* [Entries shown]:

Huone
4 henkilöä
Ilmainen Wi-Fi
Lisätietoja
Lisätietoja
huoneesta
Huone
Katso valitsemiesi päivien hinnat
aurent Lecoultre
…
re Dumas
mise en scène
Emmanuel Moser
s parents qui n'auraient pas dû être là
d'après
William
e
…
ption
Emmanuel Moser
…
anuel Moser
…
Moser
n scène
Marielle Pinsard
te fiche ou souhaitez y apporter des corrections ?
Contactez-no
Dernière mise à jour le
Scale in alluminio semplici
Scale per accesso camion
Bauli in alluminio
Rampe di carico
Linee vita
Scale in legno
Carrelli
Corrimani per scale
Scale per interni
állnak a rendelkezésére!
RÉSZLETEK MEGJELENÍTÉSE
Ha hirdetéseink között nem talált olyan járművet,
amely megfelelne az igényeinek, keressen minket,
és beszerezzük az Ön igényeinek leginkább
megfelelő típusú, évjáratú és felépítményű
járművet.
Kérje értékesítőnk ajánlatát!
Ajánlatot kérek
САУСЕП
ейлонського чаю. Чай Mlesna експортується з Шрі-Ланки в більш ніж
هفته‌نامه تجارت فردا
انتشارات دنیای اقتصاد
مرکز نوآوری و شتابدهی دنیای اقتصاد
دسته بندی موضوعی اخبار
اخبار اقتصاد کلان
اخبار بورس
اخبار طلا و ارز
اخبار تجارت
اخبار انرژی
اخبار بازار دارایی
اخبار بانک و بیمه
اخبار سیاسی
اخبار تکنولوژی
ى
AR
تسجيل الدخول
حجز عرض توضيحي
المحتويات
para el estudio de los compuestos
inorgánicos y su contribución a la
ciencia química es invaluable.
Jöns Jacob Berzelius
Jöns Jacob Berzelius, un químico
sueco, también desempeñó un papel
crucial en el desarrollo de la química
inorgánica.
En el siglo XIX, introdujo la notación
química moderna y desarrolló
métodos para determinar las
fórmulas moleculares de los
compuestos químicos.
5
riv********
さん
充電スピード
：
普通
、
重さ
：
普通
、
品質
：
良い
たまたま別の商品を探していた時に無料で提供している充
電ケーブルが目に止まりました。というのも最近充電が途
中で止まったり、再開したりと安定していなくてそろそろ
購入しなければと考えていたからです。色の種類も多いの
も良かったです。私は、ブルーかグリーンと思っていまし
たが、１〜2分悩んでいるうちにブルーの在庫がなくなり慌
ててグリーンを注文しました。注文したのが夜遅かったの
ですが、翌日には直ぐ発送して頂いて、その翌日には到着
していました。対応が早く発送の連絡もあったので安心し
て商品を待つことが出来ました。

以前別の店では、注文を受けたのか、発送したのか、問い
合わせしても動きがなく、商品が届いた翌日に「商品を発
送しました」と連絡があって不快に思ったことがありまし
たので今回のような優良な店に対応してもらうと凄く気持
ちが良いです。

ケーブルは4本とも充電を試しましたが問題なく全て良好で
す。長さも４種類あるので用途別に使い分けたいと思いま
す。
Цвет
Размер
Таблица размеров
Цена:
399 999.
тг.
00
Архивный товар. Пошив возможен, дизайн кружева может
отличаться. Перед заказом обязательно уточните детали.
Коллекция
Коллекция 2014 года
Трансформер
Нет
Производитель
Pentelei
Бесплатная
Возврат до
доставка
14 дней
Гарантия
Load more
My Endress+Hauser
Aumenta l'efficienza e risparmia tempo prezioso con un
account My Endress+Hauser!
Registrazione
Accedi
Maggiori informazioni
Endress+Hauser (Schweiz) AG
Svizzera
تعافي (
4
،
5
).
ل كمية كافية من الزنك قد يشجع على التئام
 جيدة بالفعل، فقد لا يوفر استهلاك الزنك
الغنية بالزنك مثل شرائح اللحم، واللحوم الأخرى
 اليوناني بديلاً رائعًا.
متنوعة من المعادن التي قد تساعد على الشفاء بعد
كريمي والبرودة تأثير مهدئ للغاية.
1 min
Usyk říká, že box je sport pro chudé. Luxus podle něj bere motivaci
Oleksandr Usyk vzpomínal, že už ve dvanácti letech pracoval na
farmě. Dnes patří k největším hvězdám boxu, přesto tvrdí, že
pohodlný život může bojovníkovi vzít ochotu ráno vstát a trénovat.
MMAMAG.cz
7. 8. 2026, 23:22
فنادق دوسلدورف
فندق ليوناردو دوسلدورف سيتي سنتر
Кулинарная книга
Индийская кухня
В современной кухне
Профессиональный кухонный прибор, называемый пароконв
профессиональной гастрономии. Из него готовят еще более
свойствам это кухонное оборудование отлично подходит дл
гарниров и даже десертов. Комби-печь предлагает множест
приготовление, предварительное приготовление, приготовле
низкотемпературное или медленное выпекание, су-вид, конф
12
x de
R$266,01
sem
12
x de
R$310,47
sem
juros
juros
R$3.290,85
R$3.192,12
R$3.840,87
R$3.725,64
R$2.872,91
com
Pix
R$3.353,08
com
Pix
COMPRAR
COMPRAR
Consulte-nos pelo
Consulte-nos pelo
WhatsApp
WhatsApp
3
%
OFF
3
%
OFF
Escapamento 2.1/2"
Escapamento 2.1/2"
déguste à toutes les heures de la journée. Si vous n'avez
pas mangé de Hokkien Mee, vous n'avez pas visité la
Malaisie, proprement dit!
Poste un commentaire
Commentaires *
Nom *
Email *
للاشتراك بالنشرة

* [Task directions]:
From the entries above, list every line that contains the string "دوسلدورف". Matching is case-sensitive.

* [Solution]:
فنادق دوسلدورف
فندق ليوناردو دوسلدورف سيتي سنتر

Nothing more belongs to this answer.